Arbeitsauftrag :: Geben Sie aus dem nachstehenden Interview zur Indizierung von Bushidos Album den Abschnitt zwischen „Von Sabine Schmitt“ und „auch um Provokation?“, beide Stellen eingeschlossen, wortgetreu wieder.

Vorgegebener Text ::

Bushidos Texte und der Index: "Rap ist die hässliche Fratze der Gesellschaft"
Stand: 02.09.2016, 17:56 Uhr
Es bleibt dabei: Bushidos Album Sonny Black gilt als jugendgefährdend und steht weiter auf dem Index. Das hat das Kölner Verwaltungsgericht am Freitag (02.09.2016) bestätigt. Der Musikjournalist Falk Schacht sagt, was das bringt - und warum Eltern sich entspannen sollten.
Von Sabine Schmitt
Bushidos Texte sind heftig. Können wir von einem Rapper erwarten, dass er sich manierlich benimmt?
Falk Schacht: Ich weiß nicht, ob der Anspruch sinnvoll ist, von einem Rapper zu verlangen, wie er sich zu verhalten hat. Rapper sind ja ein Spiegel der Gesellschaft und die Gesellschaft produziert Umstände, in denen Rapper leben. Wenn die Rapper dann darüber reden, kann man sich gerne wundern – aber man sollte sich dann auch die Frage stellen: Was machen wir eigentlich, dass das dabei rauskommt, und sollten wir vielleicht etwas verändern?
Aber gehen viele Raptexte nicht weit darüber hinaus, was gerade gesellschaftlich ansteht? Geht es da nicht auch um Provokation?
Schacht: Provokation ist sicher ein Punkt. Trotzdem geht es aber immer auch um die Umstände. Bushido ist sicher nicht in einem ganz behüteten Elternhaus aufgewachsen. Der hatte nicht die Chancen und Möglichkeiten, wie andere sie haben. Das führt dann zu Dingen, die die Gesellschaft schrecklich findet. Aber das ist immer wie ein Spiegel. Rapmusik ist die hässliche Fratze der Gesellschaft. Und wenn die Gesellschaft sich selbst sieht, dann mag sie das nicht. Aber es ist nicht der Rapper, der daran schuld ist. Es sind die Umstände, die dazu führen, dass das Gesicht entsteht. Trotzdem wird die Verantwortung immer nur in Richtung des Rappers geschoben. Dabei ist er ja sozusagen nur derjenige, der es ausspricht.
Das ist ja eine sehr reflektierte Sichtweise. Aber wie wirken die Texte denn im Kinderzimmer?
Schacht: Im Kinderzimmer wird das mit Amüsement aufgefasst, dass die Eltern sich darüber aufregen. Das ist ein gewünschter Effekt. Die Kinder rebellieren damit gegen ihre Eltern. Und die Eltern haben ja auch schon mit ihrer Musik gegen ihre Eltern rebelliert. Das ist nichts Neues. Das passiert in jeder Generation. Dass man die Latte dann immer noch ein bisschen höher legen muss, ist aufgrund der gesellschaftlichen Entwicklung auch wieder logisch.
Wie wörtlich darf man Bushidos Texte denn jetzt nehmen? Der meint das doch größtenteils nicht wirklich ernst, oder?

Datenauszug ::

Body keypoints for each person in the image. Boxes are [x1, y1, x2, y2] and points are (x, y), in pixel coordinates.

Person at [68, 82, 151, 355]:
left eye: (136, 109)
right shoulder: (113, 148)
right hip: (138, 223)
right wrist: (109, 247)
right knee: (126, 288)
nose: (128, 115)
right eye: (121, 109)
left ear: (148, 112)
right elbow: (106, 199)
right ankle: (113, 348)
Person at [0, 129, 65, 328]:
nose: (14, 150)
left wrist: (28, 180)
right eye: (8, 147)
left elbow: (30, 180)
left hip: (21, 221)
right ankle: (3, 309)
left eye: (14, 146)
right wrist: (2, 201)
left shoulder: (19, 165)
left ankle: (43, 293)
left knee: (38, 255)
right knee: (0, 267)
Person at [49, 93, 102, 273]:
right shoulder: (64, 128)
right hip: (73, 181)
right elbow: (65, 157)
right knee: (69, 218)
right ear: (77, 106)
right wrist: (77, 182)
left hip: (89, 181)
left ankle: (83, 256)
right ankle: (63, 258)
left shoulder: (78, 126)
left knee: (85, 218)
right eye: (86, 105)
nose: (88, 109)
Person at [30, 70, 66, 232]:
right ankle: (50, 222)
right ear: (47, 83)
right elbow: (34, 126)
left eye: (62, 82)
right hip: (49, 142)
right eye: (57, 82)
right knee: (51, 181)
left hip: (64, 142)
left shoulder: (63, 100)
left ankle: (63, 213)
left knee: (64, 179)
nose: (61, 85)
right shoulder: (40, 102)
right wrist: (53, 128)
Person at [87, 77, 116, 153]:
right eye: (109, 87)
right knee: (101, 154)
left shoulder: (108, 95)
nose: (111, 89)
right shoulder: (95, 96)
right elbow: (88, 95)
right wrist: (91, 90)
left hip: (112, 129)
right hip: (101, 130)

Schriftliche Antwort ::
Von Sabine Schmitt
Bushidos Texte sind heftig. Können wir von einem Rapper erwarten, dass er sich manierlich benimmt?
Falk Schacht: Ich weiß nicht, ob der Anspruch sinnvoll ist, von einem Rapper zu verlangen, wie er sich zu verhalten hat. Rapper sind ja ein Spiegel der Gesellschaft und die Gesellschaft produziert Umstände, in denen Rapper leben. Wenn die Rapper dann darüber reden, kann man sich gerne wundern – aber man sollte sich dann auch die Frage stellen: Was machen wir eigentlich, dass das dabei rauskommt, und sollten wir vielleicht etwas verändern?
Aber gehen viele Raptexte nicht weit darüber hinaus, was gerade gesellschaftlich ansteht? Geht es da nicht auch um Provokation?